Three weeks from Election Day, the math is clear:
So long as nonpartisan candidate Charlie Crist and Democrat Kendrick Meek divvy up Democratic votes, Republican Marco Rubio is poised to comfortably win a U.S. Senate seat.
There is zero evidence either Meek or Crist is remotely considering dropping out, but that's not stopping growing speculation fueled by Gov. Crist's allies. It's a sign of deep trouble for Meek that less than a week before early voting starts the Miami congressman has to repeatedly deny talk of quitting and defend his decision to continue campaigning.
"I just have a feeling that Rubio is going to win, and it scares the hell out of me. That's why I'm urging people to vote for Charlie Crist," said Ellie Forte, 80, an ardent Democratic activist who had been volunteering for Meek until recently concluding Meek can't win.
The average of recent polls compiled by Pollster.com shows Rubio pulling 43.6 percent support, Crist 28.4 percent and Meek with 21.4 percent, suggesting the only real contest is whether Crist or Meek finishes in second place.
Meanwhile, an automated poll released Tuesday by Public Policy Polling found that if Meek dropped out, Crist and Rubio would be tied at 46 percent, but if Crist dropped out, Rubio would lead Meek 48 percent to 41 percent. With the current field, the poll showed Rubio with 44 percent support, compared to 33 for Crist and 21 for Meek. Among Democrats, Crist and Meek were effectively tied, while Crist had 14 percent of Republicans and 50 percent of independents.
Crist met privately Monday with a group of influential Palm Beach County Democratic clubs, who in turn formally called on Meek to quit the race. The request was supposed to come in a meeting with Palm Beach County Commissioner Burt Aaronson today, but Meek canceled after learning of the agenda.
"We waited this long to see what's happened with Kendrick Meek's fundraising and polling and so forth. I'm 99.8 percent certain it's hopeless for Meek,'' said Jay Weitz, chairman of the People's Choice PAC, which is made up largely of Democratic clubs representing thousands of voters.
Meek has repeatedly scoffed at the notion that he might bow out. Former President Bill Clinton will be campaigning with him in St. Petersburg and Orlando next week.
Still, nothing illustrates the tough state of his campaign than that he has to spend much of his time denying he'll quit or should quit. Crist needs to peel off more Democrats from Meek, and open doubts about Meek's viability can only help.

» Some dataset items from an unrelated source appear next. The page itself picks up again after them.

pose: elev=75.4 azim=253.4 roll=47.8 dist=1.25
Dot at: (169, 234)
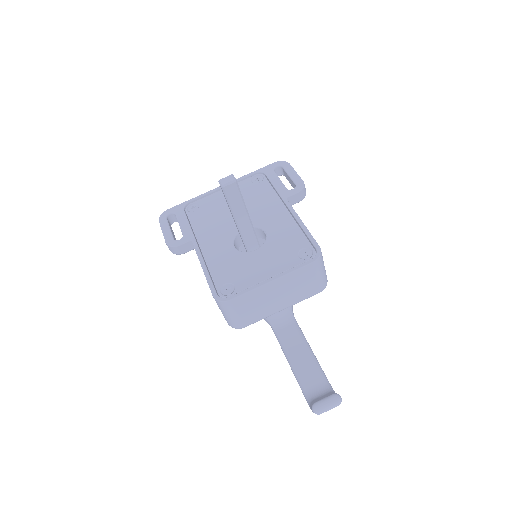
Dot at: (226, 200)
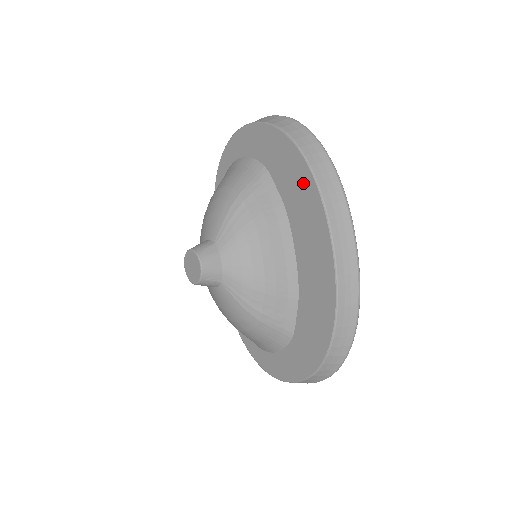
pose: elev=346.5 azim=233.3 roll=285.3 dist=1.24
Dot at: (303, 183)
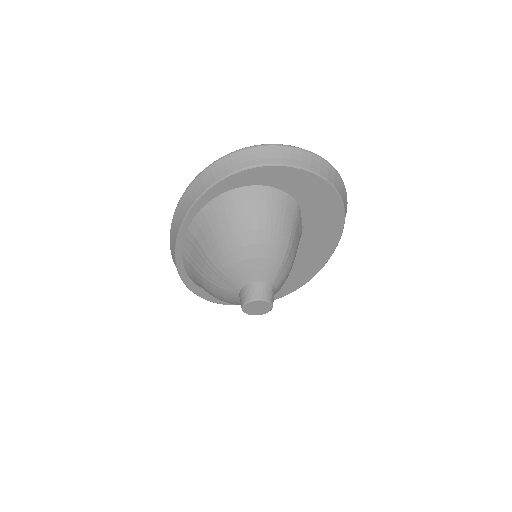
Dot at: (332, 224)
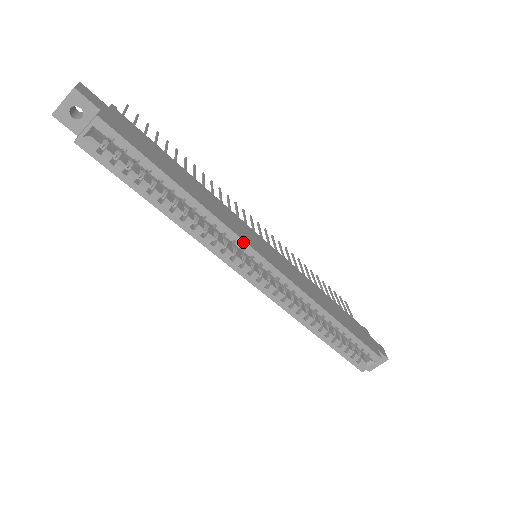
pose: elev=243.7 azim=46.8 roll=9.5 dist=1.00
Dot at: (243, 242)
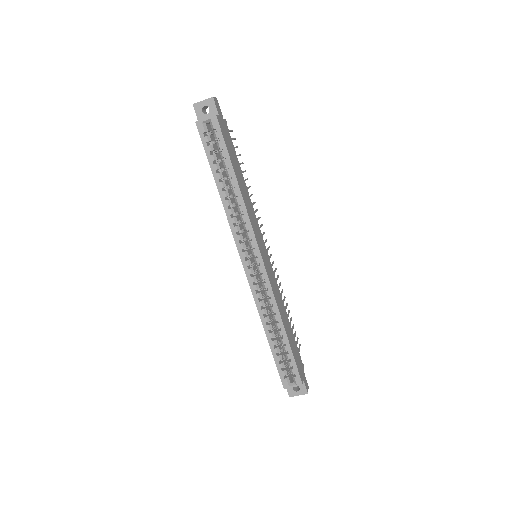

While Democrats enjoy a significant voter registration advantage in Florida, Democrats and Republicans each are expected to account for roughly 42 percent of the electorate in November. Crist can't win without a big share of those Democratic votes, combined with enough independents and Republicans.
On Tuesday, Crist won another prominent endorsement — from California Republican Gov. Arnold Schwarzenegger, who made his announcement via Twitter. "I endorse Gov @charliecristfl for Senate. Great leader, works with both parties, and our country needs someone like him in DC right now,'' wrote the governor, whose home-state popularity is in the cellar.
President Barack Obama has endorsed Meek, and while there's no sign of the national party investing in Florida's Senate race, don't expect many national Democrats to snub this year's only credible African-American Senate candidate.
State Sen. Chris Smith, who represents a heavily African-American district in Broward County, called it "offensive" that Crist allies would fan rumors about Meek quitting.
"This is a young man who has slayed many Goliaths. He beat a billionaire who did nothing but slander his name,'' Smith said on a conference call Tuesday that Florida Democratic Party chairwoman Karen Thurman held to stress loyalty to Meek.
"Kendrick Meek has no reason to even think about dropping out," she said.
If there's any spoiler in the race it's Crist, said Meek campaign spokesman Adam Sharon.
"Charlie Crist can't win. He has no pathway. He wants to talk about a coalition but this coalition never was and never will be,'' said Sharon, insisting the Democratic nominee is the only one who can overwhelmingly win Democratic votes. "Charlie Crist lost to Marco Rubio once, and he wants to lose to him again, and that's the path we're on right now."
Meek has spent nearly two years campaigning across the state and he has repeatedly made it clear he has zero respect for Crist. There is no hint from him that he might clear a path for a politician who changed parties because he could not win the GOP nomination.
Still, a growing number of Democrats rooting for Crist are keeping hope alive.
"If (Meek) were offered something interesting enough by the president of the United States, why wouldn't you take a complete loss and turn it into something useful,'' said Andre Fadell, a leading Palm Beach Democratic operative. "If it's about what's best for the country, step aside, if it's about what's best for the Democratic Party, step aside, if it's about what's best for Kendrick Meek, well, you decide."